Have you ever been plagued by an infection that felt as if it would never go away? They’re known as recurrent infections because of their unerring ability to outsmart the medicines intended to do them in. I am reminded of a colleague who developed a painful urinary tract infection (UTI) last year. After five or six days, it appeared to have gone, but in what was to become a recurring pattern, a UTI showed up again a month later, leading to another round of antibiotics. That course of antibiotics seemed to stop the infection, until, boom, a few weeks later, yet another infection developed. It took my friend months for complete recovery. We all know about the growing problem with antibiotic-resistant bacteria, but that’s notwhat was going on in this case.

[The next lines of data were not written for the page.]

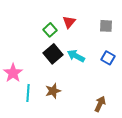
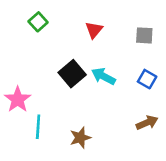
green square: (50, 30) -> (38, 22), moved
brown star: (53, 91) -> (80, 138), moved
brown arrow: (100, 104) -> (147, 123), moved, turned 42

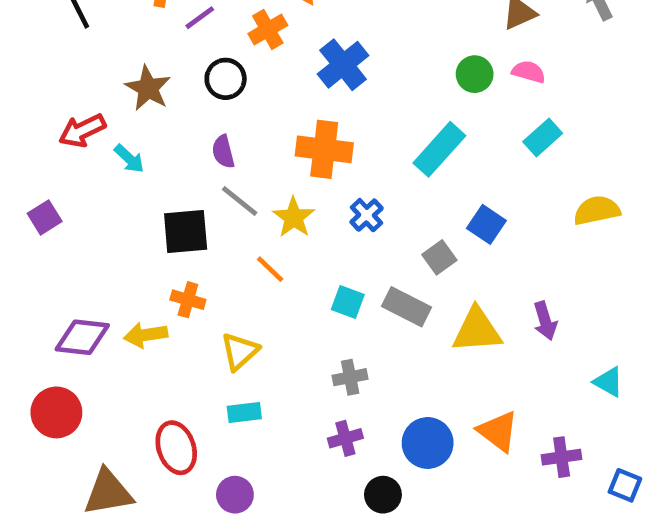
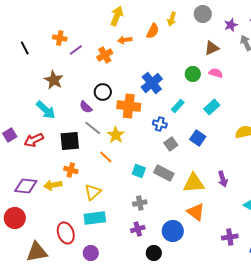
blue cross: (343, 65) -> (152, 83), moved
black circle: (226, 79) -> (103, 92), moved
red arrow: (82, 131) -> (34, 140), moved
cyan rectangle: (543, 138) -> (212, 107), moved
cyan rectangle: (439, 149) -> (178, 106), size x0.6
purple semicircle: (223, 152) -> (86, 107), turned -32
cyan arrow: (129, 159) -> (46, 110), size x1.5
blue cross: (367, 215) -> (160, 124), moved, turned -32
gray square: (439, 257) -> (171, 144), moved
cyan rectangle: (244, 412) -> (95, 218), size x1.5
orange triangle: (498, 431) -> (196, 212), moved

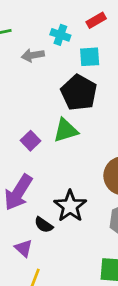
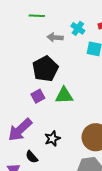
black pentagon: (79, 93) -> (45, 69), moved
black star: (70, 206) -> (52, 139), moved, size x0.7

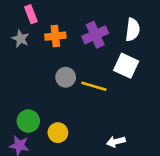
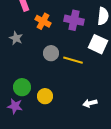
purple cross: (95, 35) -> (74, 20), turned 36
orange cross: (55, 36) -> (43, 21), turned 35
gray star: (21, 39) -> (16, 38), moved

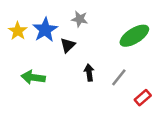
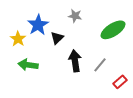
gray star: (80, 19) -> (75, 16), moved
yellow star: (18, 31) -> (18, 39), moved
black arrow: (89, 73) -> (75, 61), size x1.5

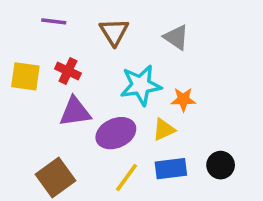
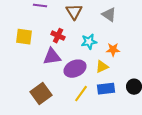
red cross: (68, 71) -> (58, 36), moved
cyan star: (141, 85) -> (89, 42), size x0.7

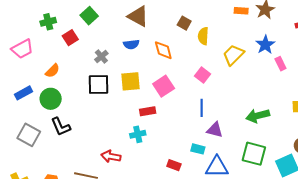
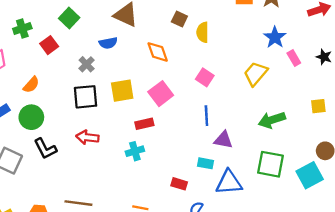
blue semicircle: (131, 44) -> (108, 43), moved
yellow trapezoid: (233, 55) -> (256, 74), moved
red arrow: (111, 156) -> (87, 137), moved

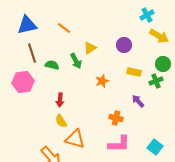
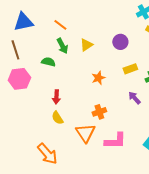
brown line: (32, 53) -> (15, 50), moved
green arrow: (76, 61) -> (62, 46), moved
yellow rectangle: (134, 72) -> (130, 69), turned -32
orange cross: (116, 118) -> (99, 112), moved, turned -32
orange triangle: (75, 139) -> (85, 133), moved, turned 40

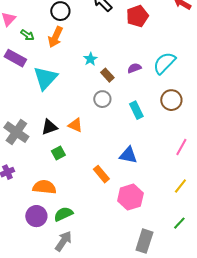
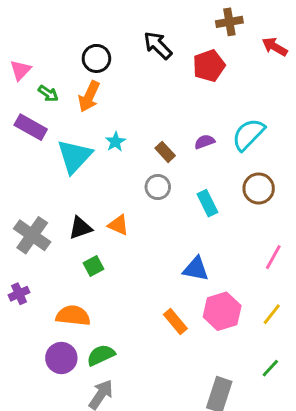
cyan star: (90, 59) -> (115, 142), moved
orange rectangle: (101, 174) -> (175, 321), moved
pink hexagon: (130, 197) -> (222, 311), moved

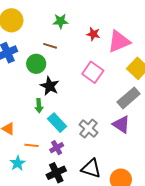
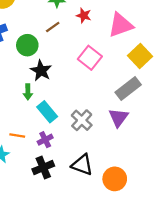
red star: (93, 34) -> (84, 15), moved
brown line: (50, 46) -> (53, 27), moved, turned -56
purple triangle: (121, 124) -> (118, 118), turned 30

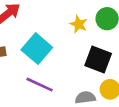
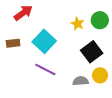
black square: (98, 59) -> (92, 52), turned 30

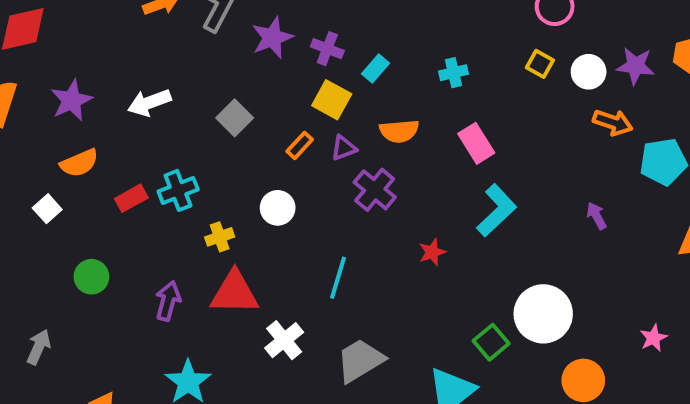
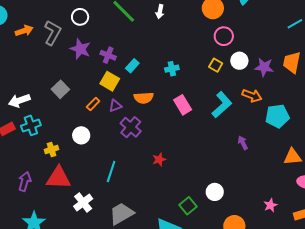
purple star: (272, 38) -> (80, 49), turned -30
white circle: (589, 72) -> (239, 61), moved
white arrow: (149, 103) -> (19, 101), moved
cyan L-shape: (497, 210) -> (222, 105), moved
white circle: (543, 314) -> (215, 192), size x0.6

There is now an explanation as to why these infections return again and again. And tantalizingly, there is a new study with mice that shows how a very common substance may help quickly resolve these infections the first time around.

Persistent, Not Resistant

The study I’m referring to was conducted by James Collins, PhD, professor of Biomedical Engineering at Boston University. He is a Howard Hughes Medical Institute investigator and recipient of a MacArthur Fellowship (sometimes called a MacArthur “genius grant”). But before we get to those findings, a bit of bacteria background is in order. Dr. Collins explains that while doctors studying infectious diseases have focused their attention on antibiotic-resistant bacteria for a number of years, it is only in the last few that they started paying attention to another type of bacteria that they’ve tagged as persistent bacteria. Here’s the difference — regular bacteria become resistant because they mutate genetically in response to an antibiotic, thus making it increasingly difficult to create drugs that will be successful in getting rid of them. Persistent bacteria, on the other hand, do not mutate but have a physiological ability to become dormant — in effect to go to sleep for a period of time. Familiar infections known to be associated with persistent bacteria include strep, tuberculosis, staph and many more.

When persistent bacteria are slumbering, they are invulnerable to antibiotics. This means that the medicine you take for an infection will wipe out the majority of the bacteria causing the illness, but not the few persisters, as they are called. Later, for reasons not yet understood, certain persisters activate and cause new infection — and require another round of antibiotics. Persisters are nothing if not canny adversaries… a few will continue to remain asleep and invulnerable, ready to “wake up” later.

Waking All Persisters

Now, if there were some way to rouse all of the infection-causing bacteria into an active state at the same time, one course of common antibiotics would wipe out the whole bunch. The challenge, then, is to find a substance that would wake them all — and this is where Dr. Collins’s research comes in. Dr. Collins discovered that if he added sugar to antibiotics, allpersisters were activated so that they could no longer evade the antibiotics. His finding was robust indeed — when he administered antibiotics with sugar through an IV to mice with E. coli bacteria, a common cause of UTIs, the antibiotics wiped out 99.9% of the persistent bacteria in just two hours, compared with eliminating none of the persistent bacteria in the mice whose antibiotic IV did not include sugar.

A Rare Win-Win?

The next step is to test the method with humans. Success, if it comes, could have important implications for treating resistant bacteria as well as persisters. It is quite possible that some cases of seemingly resistant bacteria are actually caused by persisters. Having a strategy to kill all persistent bacteria with just one round of antibiotics would dramatically reduce the usage of antibiotics, and that in turn would help slow development of resistant bacteria — a real (and rare) win-win in our ongoing fight against bacteria. Dr. Collins says that combining sugar with an antibiotic is such a simple potential treatment that he is hopeful human studies will move ahead quickly. Many questions must be answered — including whether there are persistent bacteria that would not be awakened by sugar… and whether sugar itself might worsen certain infections, for example, yeast infections. We’ll keep our eye on this research.